EXERCISE | Down to the last line, set down the material below exactly; skip the pictures.

INPUT |
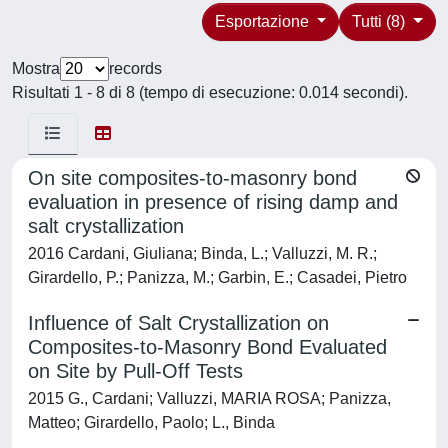
Esportazione
Tutti (8)
Mostra
records
Risultati 1 - 8 di 8 (tempo di esecuzione: 0.014 secondi).
On site composites-to-masonry bond
evaluation in presence of rising damp and
salt crystallization
2016 Cardani, Giuliana; Binda, L.; Valluzzi, M. R.;
Girardello, P.; Panizza, M.; Garbin, E.; Casadei, Pietro
Influence of Salt Crystallization on
Composites-to-Masonry Bond Evaluated
on Site by Pull-Off Tests
2015 G., Cardani; Valluzzi, MARIA ROSA; Panizza,
Matteo; Girardello, Paolo; L., Binda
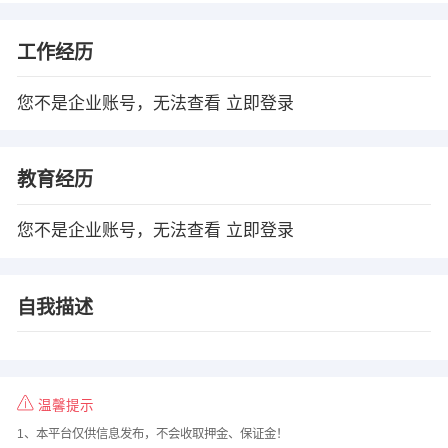
工作经历
您不是企业账号，无法查看
立即登录
教育经历
您不是企业账号，无法查看
立即登录
自我描述
温馨提示
1、本平台仅供信息发布，不会收取押金、保证金！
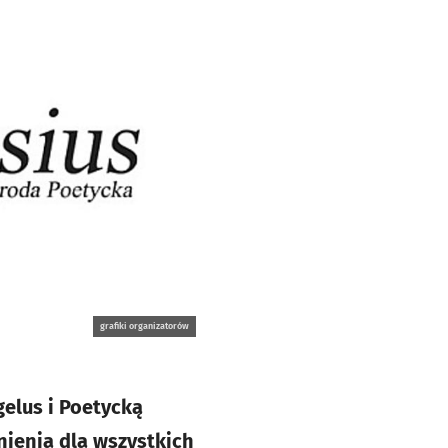
grafiki organizatorów
elus i Poetycką
nienia dla wszystkich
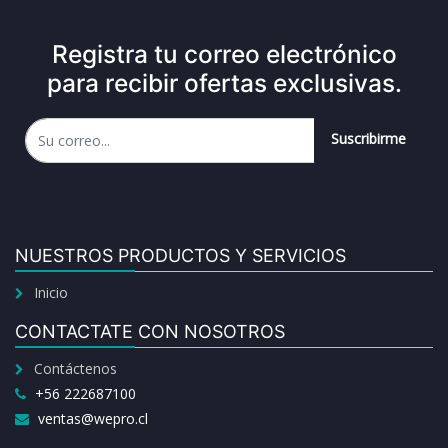
Registra tu correo electrónico
para recibir ofertas exclusivas.
Suscribirme
NUESTROS PRODUCTOS Y SERVICIOS
Inicio
CONTACTATE CON NOSOTROS
Contáctenos
+56 222687100
ventas@wepro.cl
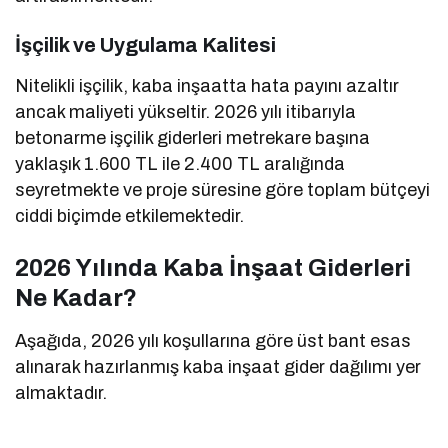
İşçilik ve Uygulama Kalitesi
Nitelikli işçilik, kaba inşaatta hata payını azaltır
ancak maliyeti yükseltir. 2026 yılı itibarıyla
betonarme işçilik giderleri metrekare başına
yaklaşık 1.600 TL ile 2.400 TL aralığında
seyretmekte ve proje süresine göre toplam bütçeyi
ciddi biçimde etkilemektedir.
2026 Yılında Kaba İnşaat Giderleri
Ne Kadar?
Aşağıda, 2026 yılı koşullarına göre üst bant esas
alınarak hazırlanmış kaba inşaat gider dağılımı yer
almaktadır.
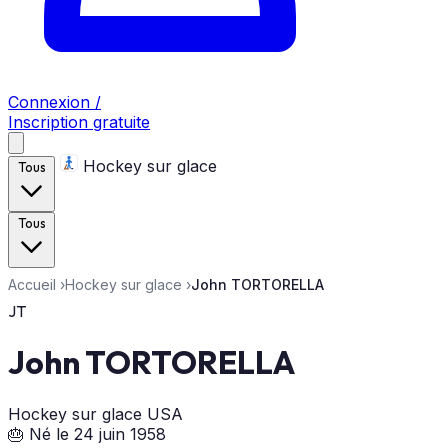
Connexion /
Inscription gratuite
Hockey sur glace
Tous
Tous
Accueil
›
Hockey sur glace
›
John TORTORELLA
JT
John TORTORELLA
Hockey sur glace
USA
🎂 Né le 24 juin 1958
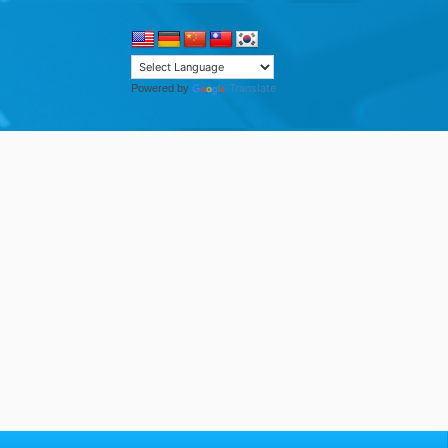
Translate
Powered by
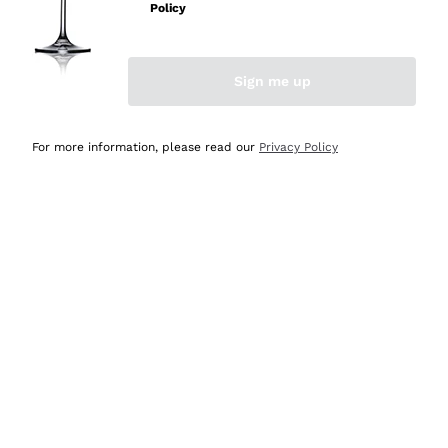
professionalità
Policy
Acquirente verificato
Sign me up
Oggi
Seri affidabili
For more information, please read our
Privacy Policy
Acquirente verificato
Ieri
Il catalogo offre moltissime possibilità di scelta tra tanti
prodotti diversi e con un ampio range di prezzo. Le
indicazioni dei consulenti sono estremamente chiare e
conformi alle caratteristiche dei prodotti acquistati
Acquirente verificato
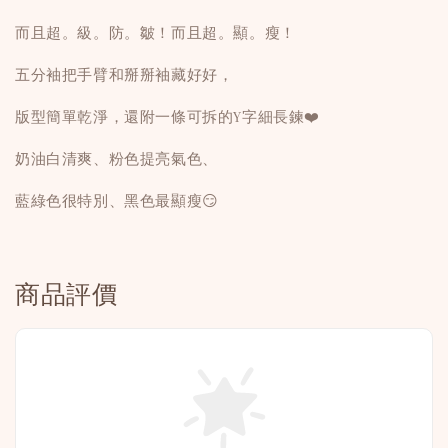
而且超。級。防。皺！而且超。顯。瘦！
五分袖把手臂和掰掰袖藏好好，
版型簡單乾淨，還附一條可拆的Y字細長鍊❤️
奶油白清爽、粉色提亮氣色、
藍綠色很特別、黑色最顯瘦😏
商品評價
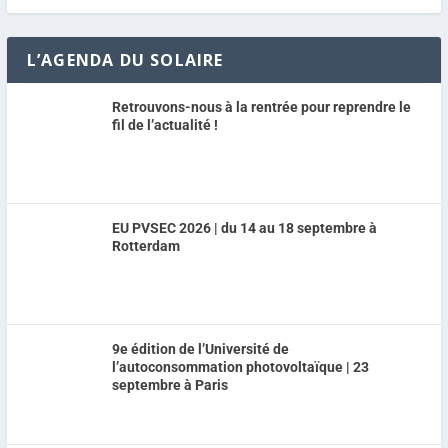
L’AGENDA DU SOLAIRE
Retrouvons-nous à la rentrée pour reprendre le
fil de l’actualité !
EU PVSEC 2026 | du 14 au 18 septembre à
Rotterdam
9e édition de l’Université de
l’autoconsommation photovoltaïque | 23
septembre à Paris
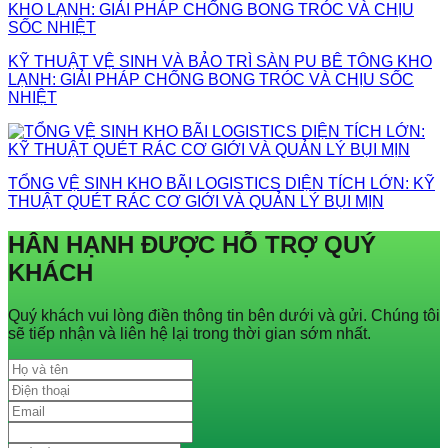
KỸ THUẬT VỆ SINH VÀ BẢO TRÌ SÀN PU BÊ TÔNG KHO
LẠNH: GIẢI PHÁP CHỐNG BONG TRÓC VÀ CHỊU SỐC
NHIỆT
TỔNG VỆ SINH KHO BÃI LOGISTICS DIỆN TÍCH LỚN: KỸ
THUẬT QUÉT RÁC CƠ GIỚI VÀ QUẢN LÝ BỤI MỊN
HÂN HẠNH ĐƯỢC HỖ TRỢ QUÝ
KHÁCH
Quý khách vui lòng điền thông tin bên dưới và gửi. Chúng tôi
sẽ tiếp nhận và liên hệ lại trong thời gian sớm nhất.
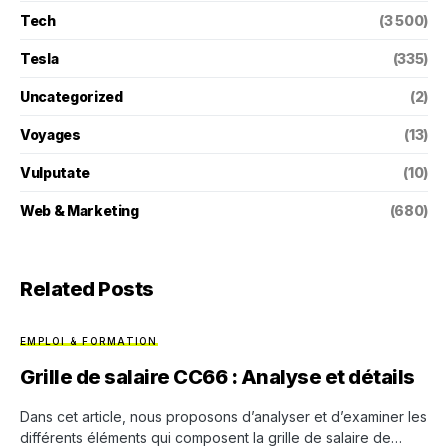
Tech
(3 500)
Tesla
(335)
Uncategorized
(2)
Voyages
(13)
Vulputate
(10)
Web & Marketing
(680)
Related Posts
EMPLOI & FORMATION
Grille de salaire CC66 : Analyse et détails
Dans cet article, nous proposons d’analyser et d’examiner les
différents éléments qui composent la grille de salaire de…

TASK ANSWER |
Esportazione
Tutti (8)
Mostra
records
Risultati 1 - 8 di 8 (tempo di esecuzione: 0.014 secondi).
On site composites-to-masonry bond
evaluation in presence of rising damp and
salt crystallization
2016 Cardani, Giuliana; Binda, L.; Valluzzi, M. R.;
Girardello, P.; Panizza, M.; Garbin, E.; Casadei, Pietro
Influence of Salt Crystallization on
Composites-to-Masonry Bond Evaluated
on Site by Pull-Off Tests
2015 G., Cardani; Valluzzi, MARIA ROSA; Panizza,
Matteo; Girardello, Paolo; L., Binda
工作经历
您不是企业账号，无法查看
立即登录
教育经历
您不是企业账号，无法查看
立即登录
自我描述
温馨提示
1、本平台仅供信息发布，不会收取押金、保证金！
grafiki organizatorów
elus i Poetycką
nienia dla wszystkich
Registra tu correo electrónico
para recibir ofertas exclusivas.
Suscribirme
NUESTROS PRODUCTOS Y SERVICIOS
Inicio
CONTACTATE CON NOSOTROS
Contáctenos
+56 222687100
ventas@wepro.cl
İşçilik ve Uygulama Kalitesi
Nitelikli işçilik, kaba inşaatta hata payını azaltır
ancak maliyeti yükseltir. 2026 yılı itibarıyla
betonarme işçilik giderleri metrekare başına
yaklaşık 1.600 TL ile 2.400 TL aralığında
seyretmekte ve proje süresine göre toplam bütçeyi
ciddi biçimde etkilemektedir.
2026 Yılında Kaba İnşaat Giderleri
Ne Kadar?
Aşağıda, 2026 yılı koşullarına göre üst bant esas
alınarak hazırlanmış kaba inşaat gider dağılımı yer
almaktadır.
Connexion /
Inscription gratuite
Hockey sur glace
Tous
Tous
Accueil
›
Hockey sur glace
›
John TORTORELLA
JT
John TORTORELLA
Hockey sur glace
USA
🎂 Né le 24 juin 1958
Translate
Powered by
professionalità
Policy
Acquirente verificato
Sign me up
Oggi
Seri affidabili
For more information, please read our
Privacy Policy
Acquirente verificato
Ieri
Il catalogo offre moltissime possibilità di scelta tra tanti
prodotti diversi e con un ampio range di prezzo. Le
indicazioni dei consulenti sono estremamente chiare e
conformi alle caratteristiche dei prodotti acquistati
Acquirente verificato
而且超。級。防。皺！而且超。顯。瘦！
五分袖把手臂和掰掰袖藏好好，
版型簡單乾淨，還附一條可拆的Y字細長鍊❤️
奶油白清爽、粉色提亮氣色、
藍綠色很特別、黑色最顯瘦😏
商品評價
L’AGENDA DU SOLAIRE
Retrouvons-nous à la rentrée pour reprendre le
fil de l’actualité !
EU PVSEC 2026 | du 14 au 18 septembre à
Rotterdam
9e édition de l’Université de
l’autoconsommation photovoltaïque | 23
septembre à Paris
KỸ THUẬT VỆ SINH VÀ BẢO TRÌ SÀN PU BÊ TÔNG KHO
LẠNH: GIẢI PHÁP CHỐNG BONG TRÓC VÀ CHỊU SỐC
NHIỆT
TỔNG VỆ SINH KHO BÃI LOGISTICS DIỆN TÍCH LỚN: KỸ
THUẬT QUÉT RÁC CƠ GIỚI VÀ QUẢN LÝ BỤI MỊN
HÂN HẠNH ĐƯỢC HỖ TRỢ QUÝ
KHÁCH
Quý khách vui lòng điền thông tin bên dưới và gửi. Chúng tôi
sẽ tiếp nhận và liên hệ lại trong thời gian sớm nhất.
Tech
(3 500)
Tesla
(335)
Uncategorized
(2)
Voyages
(13)
Vulputate
(10)
Web & Marketing
(680)
Related Posts
EMPLOI & FORMATION
Grille de salaire CC66 : Analyse et détails
Dans cet article, nous proposons d’analyser et d’examiner les
différents éléments qui composent la grille de salaire de…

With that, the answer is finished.